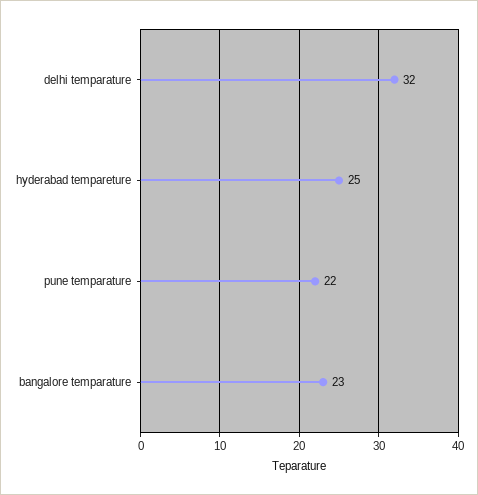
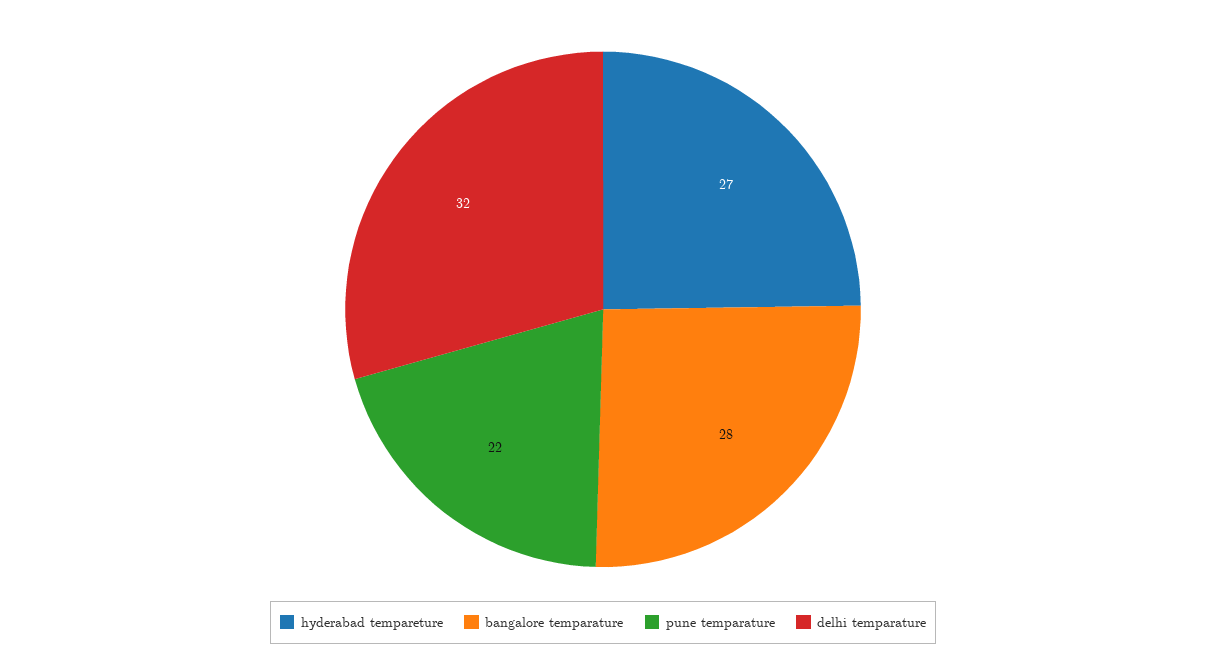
  {
    "delhi temparature": 32,
-   "hyderabad tempareture": 25,
+   "hyderabad tempareture": 27,
    "pune temparature": 22,
-   "bangalore temparature": 23
+   "bangalore temparature": 28
  }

== == ==

> [Aim of the task] Give the count of lines in the listing above that include "tempareture", with no other words.

> [Completed exercise] 2